The Barcelona Supercomputing Center (BSC) and the State University of New York (Stony Brook and Buffalo campuses) recently conducted benchmark tests comparing NVIDIA's CG100 "Grace" Superchip with other competing products in various HPC and AI benchmarks. While NVIDIA has primarily focused on marketing the overall GH200 "Grace Hopper" package, it is interesting to see technical institutes focusing on the company's "first true" server processor, which is ARM-based, rather than the popular GPU aspect. The Next Platform's article provides a summary of the chip's internal components, highlighting its high core count, low thermal footprint, and low-power DDR5 (LPDDR5) memory with error correction for server-class usage.

The benchmark results were presented at the HPC Asia 2024 conference in Nagoya, Japan, and were also uploaded to the ACM Digital Library. BSC's MareNostrum 5 system includes an experimental cluster portion consisting of NVIDIA Grace-Grace and Grace-Hopper superchips. The Grace-Grace configuration, which combines two Grace CPUs with NVLink chip-to-chip interconnects, offers memory coherence across LPDDR5 memory banks and consumes around 500 watts. This configuration provides a total of 144 Arm Neoverse "Demeter" V2 cores with the Armv9 architecture, 1 TB of physical memory, and 1.1 TB/sec of peak theoretical bandwidth. However, only 960 GB of memory capacity and 1 TB/sec of memory bandwidth are currently available due to limitations in LPDDR5 memory yield.

BSC's older MareNostrum 4 supercomputer, which is based on nodes with two 24-core Skylake-X Xeon SP-8160 Platinum processors, was outperformed by the NVIDIA-fortified MareNostrum 5 system. The worst performance results of MareNostrum 5 were still 67% faster than MareNostrum 4, while the best performance indicated a 4.49x advantage. The State University of New York also compared its NVIDIA setup, both in Grace-Grace (CPU-CPU pair) and Grace-Hopper (CPU-GPU pair) configurations, against rival solutions including Intel Sapphire Rapids and Ice Lake, AMD Milan, and ARM-based Amazon Graviton 3 and Fujitsu A64FX processors. According to the comparison data, the Grace Superchip outperformed all rivals except for the Sapphire Rapids server with two 48-core Xeon Max 9468s.

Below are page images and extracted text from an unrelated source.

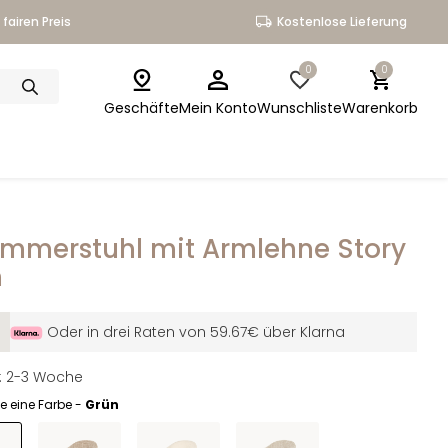
fairen Preis
Kostenlose Lieferung
0
0
Geschäfte
Mein Konto
Wunschliste
Warenkorb
immerstuhl mit Armlehne Story
n
Oder in drei Raten von 59.67€ über Klarna
it: 2-3 Woche
e eine Farbe -
Grün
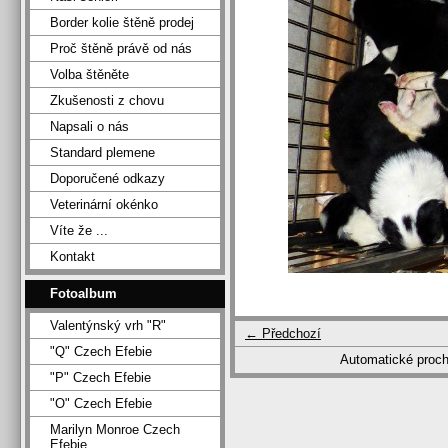
Border kolie štěně prodej
Proč štěně právě od nás
Volba štěněte
Zkušenosti z chovu
Napsali o nás
Standard plemene
Doporučené odkazy
Veterinární okénko
Víte že ...
Kontakt
Fotoalbum
Valentýnský vrh "R"
← Předchozí
"Q" Czech Efebie
Automatické proc
"P" Czech Efebie
"O" Czech Efebie
Marilyn Monroe Czech
Efebie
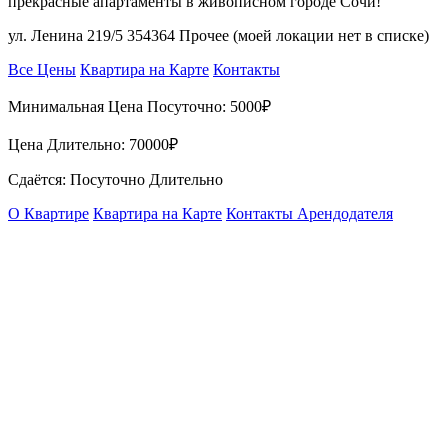
прекрасные апартаменты в живописном городе Сочи!
ул. Ленина 219/5 354364 Прочее (моей локации нет в списке)
Все Цены
Квартира на Карте
Контакты
Минимальная Цена Посуточно:
5000₽
Цена Длительно:
70000₽
Сдаётся: Посуточно Длительно
О Квартире
Квартира на Карте
Контакты Арендодателя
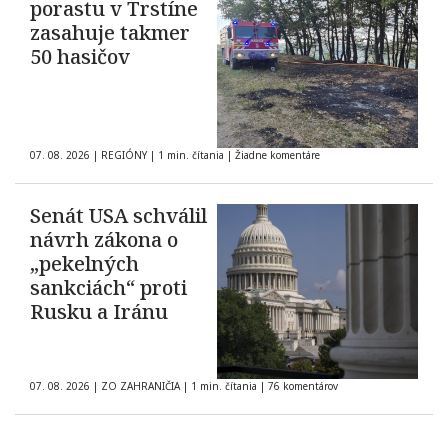
porastu v Trstíne
zasahuje takmer
50 hasičov
07. 08. 2026
|
REGIÓNY
|
1 min. čítania
|
Žiadne komentáre
Senát USA schválil
návrh zákona o
„pekelných
sankciách“ proti
Rusku a Iránu
07. 08. 2026
|
ZO ZAHRANIČIA
|
1 min. čítania
|
76 komentárov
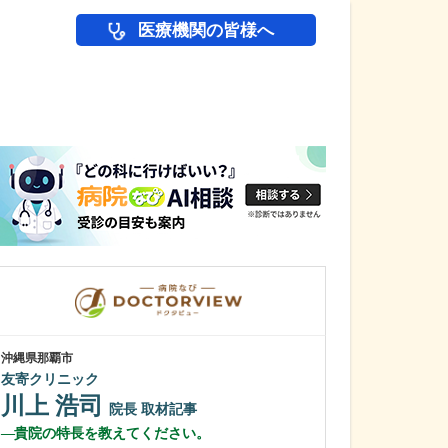
医療機関の皆様へ
医師(ドクター)の
沖縄県那覇市
沖縄県那覇市
友寄クリニック
一銀内科胃腸科
川上 浩司
城間 翔
院長
取材記事
院
貴院の特長を教えてください。
内視鏡検査は、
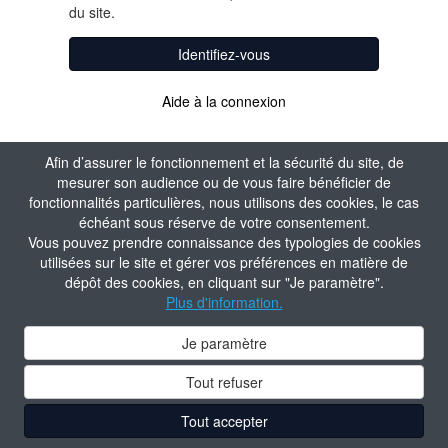
du site.
Identifiez-vous
Aide à la connexion
Afin d’assurer le fonctionnement et la sécurité du site, de
mesurer son audience ou de vous faire bénéficier de
fonctionnalités particulières, nous utilisons des cookies, le cas
échéant sous réserve de votre consentement.
Vous pouvez prendre connaissance des typologies de cookies
utilisées sur le site et gérer vos préférences en matière de
dépôt des cookies, en cliquant sur "Je paramètre".
Plus d'information.
Je paramètre
Tout refuser
Tout accepter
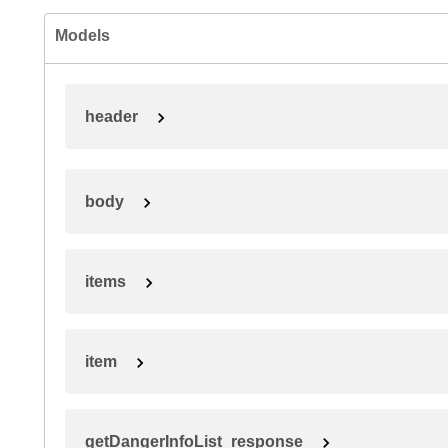
Models
header
body
items
item
getDangerInfoList_response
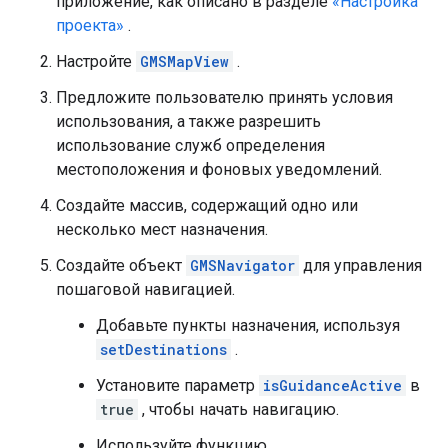
приложение, как описано в разделе
«Настройка
проекта»
.
Настройте
GMSMapView
.
Предложите пользователю принять условия
использования, а также разрешить
использование служб определения
местоположения и фоновых уведомлений.
Создайте массив, содержащий одно или
несколько мест назначения.
Создайте объект
GMSNavigator
для управления
пошаговой навигацией.
Добавьте пункты назначения, используя
setDestinations
.
Установите параметр
isGuidanceActive
в
true
, чтобы начать навигацию.
Используйте функцию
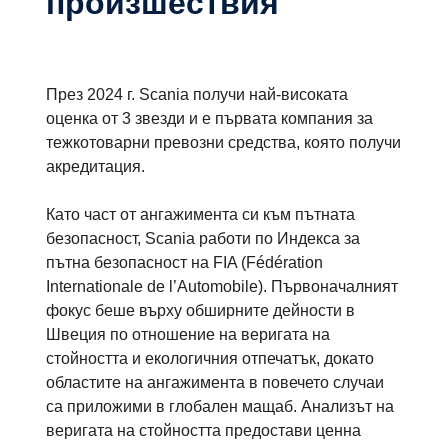
произшествия
През 2024 г. Scania получи най-високата
оценка от 3 звезди и е първата компания за
тежкотоварни превозни средства, която получи
акредитация.
Като част от ангажимента си към пътната
безопасност, Scania работи по Индекса за
пътна безопасност на FIA (Fédération
Internationale de l’Automobile). Първоначалният
фокус беше върху обширните дейности в
Швеция по отношение на веригата на
стойността и екологичния отпечатък, докато
областите на ангажимента в повечето случаи
са приложими в глобален мащаб. Анализът на
веригата на стойността предостави ценна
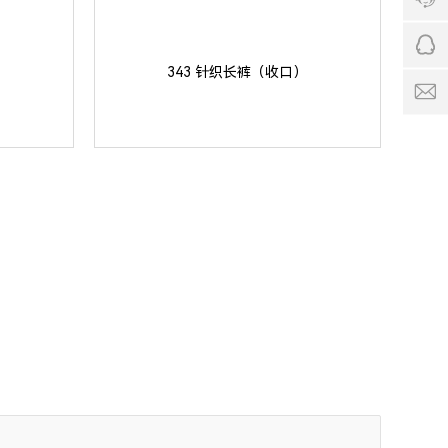
1
4
9
4
8
服
8
1
务
1
2
343 针织长裤（收口）
时
2
6
间:
6
4
9:
4
0
q
0
q
-
c
1
o
7:
0
0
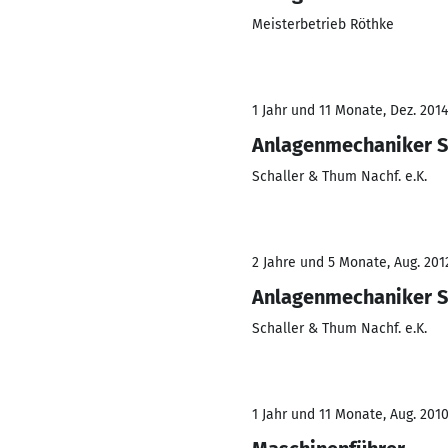
Meisterbetrieb Röthke
1 Jahr und 11 Monate, Dez. 2014
Anlagenmechaniker Sa
Schaller & Thum Nachf. e.K.
2 Jahre und 5 Monate, Aug. 201
Anlagenmechaniker Sa
Schaller & Thum Nachf. e.K.
1 Jahr und 11 Monate, Aug. 2010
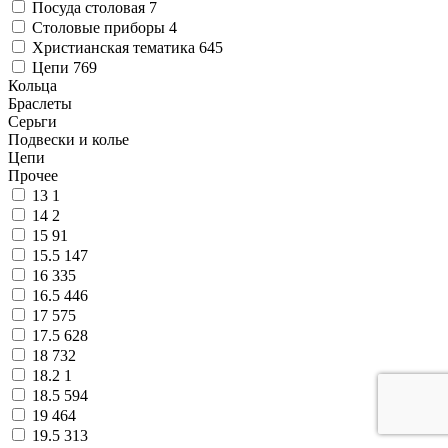
Посуда столовая
7
Столовые приборы
4
Христианская тематика
645
Цепи
769
Кольца
Браслеты
Серьги
Подвески и колье
Цепи
Прочее
13
1
14
2
15
91
15.5
147
16
335
16.5
446
17
575
17.5
628
18
732
18.2
1
18.5
594
19
464
19.5
313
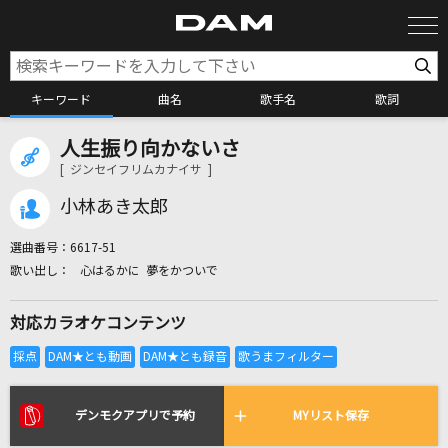
キーワード
曲名
歌手名
歌詞
人生振り向かないさ
カラオケ検索
[ ジンセイフリムカナイサ ]
小林あき太郎
カラオケ店舗検索
選曲番号：
6617-51
心はるかに 夢をかついで
カラオケリクエスト
対応カラオケコンテンツ
全国りれき
リアルタイムで歌われている曲の一覧
デンモクアプリで予約
MYリスト保存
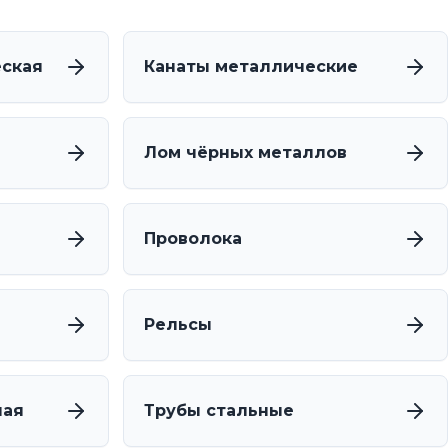
еская
Канаты металлические
Лом чёрных металлов
Проволока
Рельсы
ная
Трубы стальные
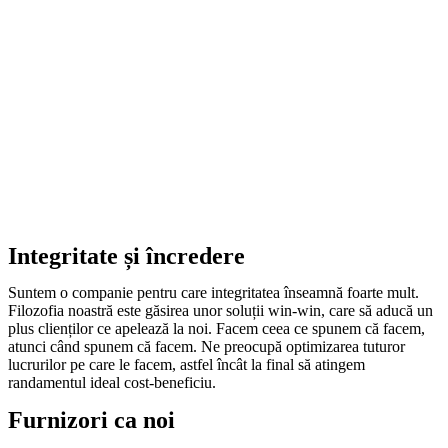
Integritate și încredere
Suntem o companie pentru care integritatea înseamnă foarte mult.
Filozofia noastră este găsirea unor soluții win-win, care să aducă un
plus clienților ce apelează la noi. Facem ceea ce spunem că facem,
atunci când spunem că facem. Ne preocupă optimizarea tuturor
lucrurilor pe care le facem, astfel încât la final să atingem
randamentul ideal cost-beneficiu.
Furnizori ca noi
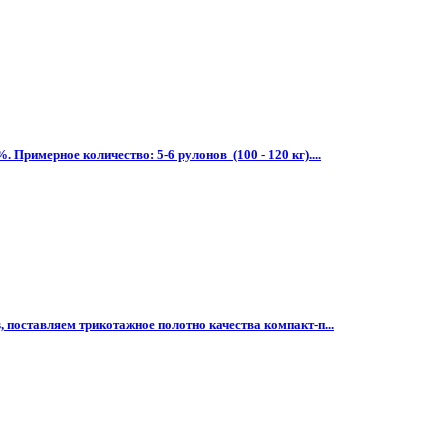
Примерное количество: 5-6 рулонов (100 - 120 кг)....
, поставляем трикотажное полотно качества компакт-п...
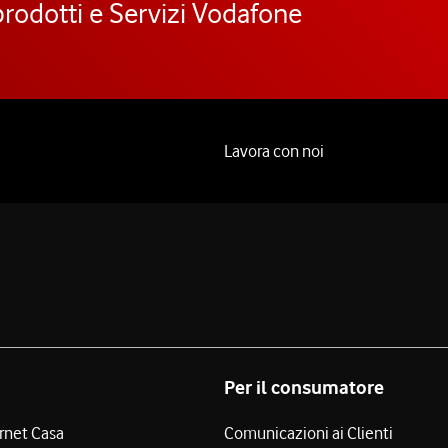
prodotti e Servizi Vodafone
Lavora con noi
Per il consumatore
ernet Casa
Comunicazioni ai Clienti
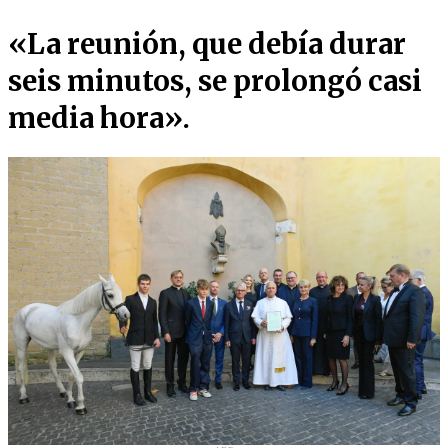
«La reunión, que debía durar
seis minutos, se prolongó casi
media hora».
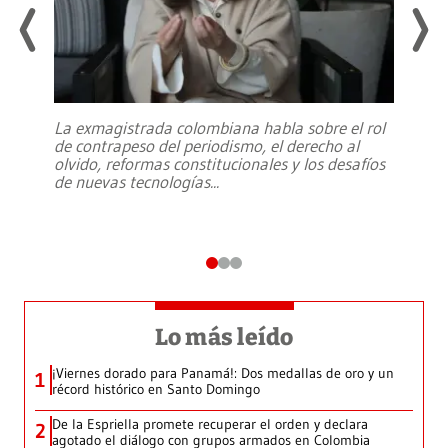
La exmagistrada colombiana habla sobre el rol
de contrapeso del periodismo, el derecho al
olvido, reformas constitucionales y los desafíos
de nuevas tecnologías
...
Lo más leído
¡Viernes dorado para Panamá!: Dos medallas de oro y un
1
récord histórico en Santo Domingo
De la Espriella promete recuperar el orden y declara
2
agotado el diálogo con grupos armados en Colombia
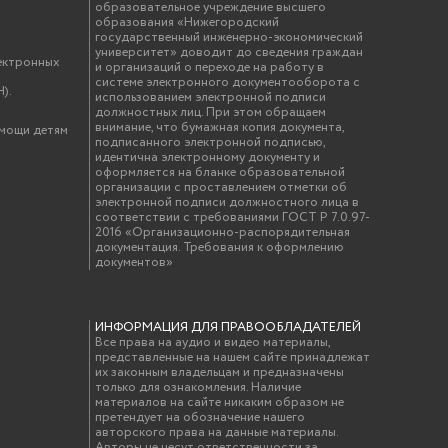
образовательное учреждение высшего
образования «Нижегородский
государственный инженерно-экономический
университет» доводит до сведения граждан
ектронных
и организаций о переходе на работу в
системе электронного документооборота с
).
использованием электронной подписи
должностных лиц. При этом обращаем
внимание, что бумажная копия документа,
омощи детям
подписанного электронной подписью,
идентична электронному документу и
оформляется на бланке образовательной
организации с проставлением отметки об
электронной подписи должностного лица в
соответствии с требованиями ГОСТ Р 7.0.97-
2016 «Организационно-распорядительная
документация. Требования к оформлению
документов»
ИНФОРМАЦИЯ ДЛЯ ПРАВООБЛАДАТЕЛЕЙ
Все права на аудио и видео материалы,
представленные на нашем сайте принадлежат
их законным владельцам и предназначены
только для ознакомления. Наличие
материалов на сайте никаким образом не
претендует на обозначение нашего
авторского права на данные материалы.
Авторы не несут ответственности за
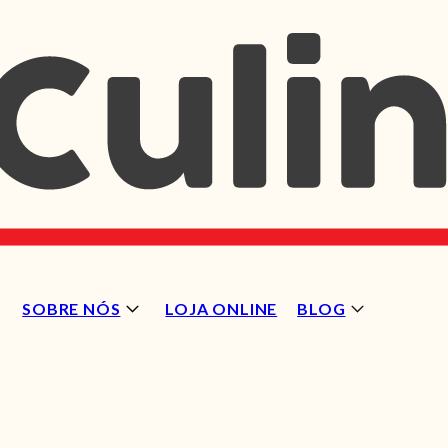
SOBRE NÓS
LOJA ONLINE
BLOG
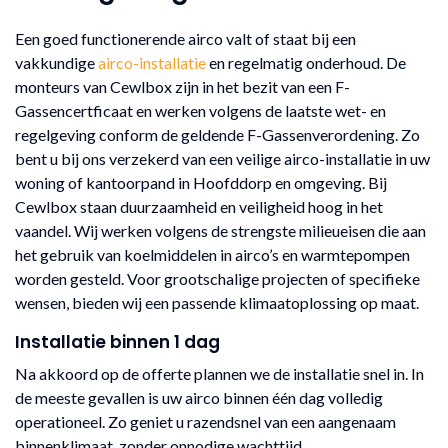
Een goed functionerende airco valt of staat bij een
vakkundige
airco-installatie
en regelmatig onderhoud. De
monteurs van Cewlbox zijn in het bezit van een F-
Gassencertficaat en werken volgens de laatste wet- en
regelgeving conform de geldende F-Gassenverordening. Zo
bent u bij ons verzekerd van een veilige airco-installatie in uw
woning of kantoorpand in Hoofddorp en omgeving. Bij
Cewlbox staan duurzaamheid en veiligheid hoog in het
vaandel. Wij werken volgens de strengste milieueisen die aan
het gebruik van koelmiddelen in airco’s en warmtepompen
worden gesteld. Voor grootschalige projecten of specifieke
wensen, bieden wij een passende klimaatoplossing op maat.
Installatie binnen 1 dag
Na akkoord op de offerte plannen we de installatie snel in. In
de meeste gevallen is uw airco binnen één dag volledig
operationeel. Zo geniet u razendsnel van een aangenaam
binnenklimaat, zonder onnodige wachttijd.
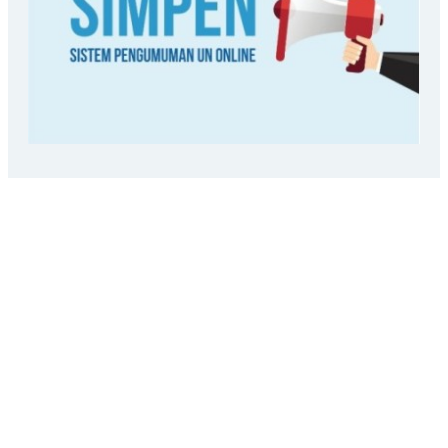
LOKASI SEKOLAH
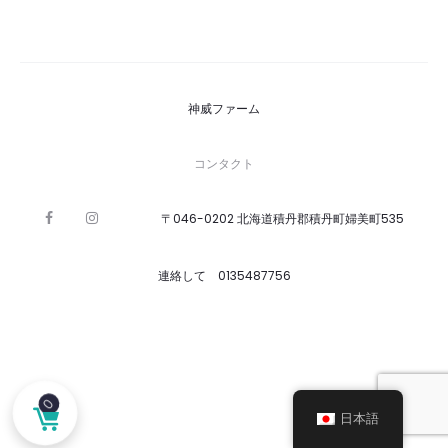
神威ファーム
コンタクト
〒046-0202 北海道積丹郡積丹町婦美町535
F
I
G
a
n
o
c
s
o
e
t
g
b
a
連絡して 0135487756
l
o
g
e
o
r
k
a
m
0
日本語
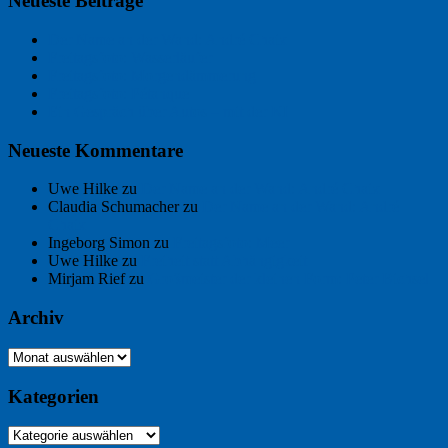
Neueste Beiträge
Der Name an der Wand: André Chaix
Freitagsfoto: Wasserläufer
Freitagsfoto: Morgendämmerung
Freitagsfoto: Pétanque
Ein Gespräch über Autos – mit der KI
Neueste Kommentare
Uwe Hilke
zu
Der Name an der Wand: André Chaix
Claudia Schumacher
zu
Der Name an der Wand: André
Chaix
Ingeborg Simon
zu
Freitagsfoto: Meer
Uwe Hilke
zu
Freiheit statt Abhängigkeit
Mirjam Rief
zu
Großmeister der kleinen Form: Peter Bichsel
Archiv
Archiv
Kategorien
Kategorien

The Next Platform suggests that the success of NVIDIA's CG100 server processor is largely due to its pairing with the Hopper GPU. They note that any CPU paired with the same Hopper GPU would likely perform similarly. The Gromacs performance of the CPU-only Grace-Grace unit is almost as powerful as a pair of Sapphire Rapids Xeon Max Series CPUs. It is worth considering the impact of the HBM memory on this chip, which does not significantly improve Gromacs performance. Overall, these findings provide valuable insights into the performance of the Grace CPU in HPC workloads.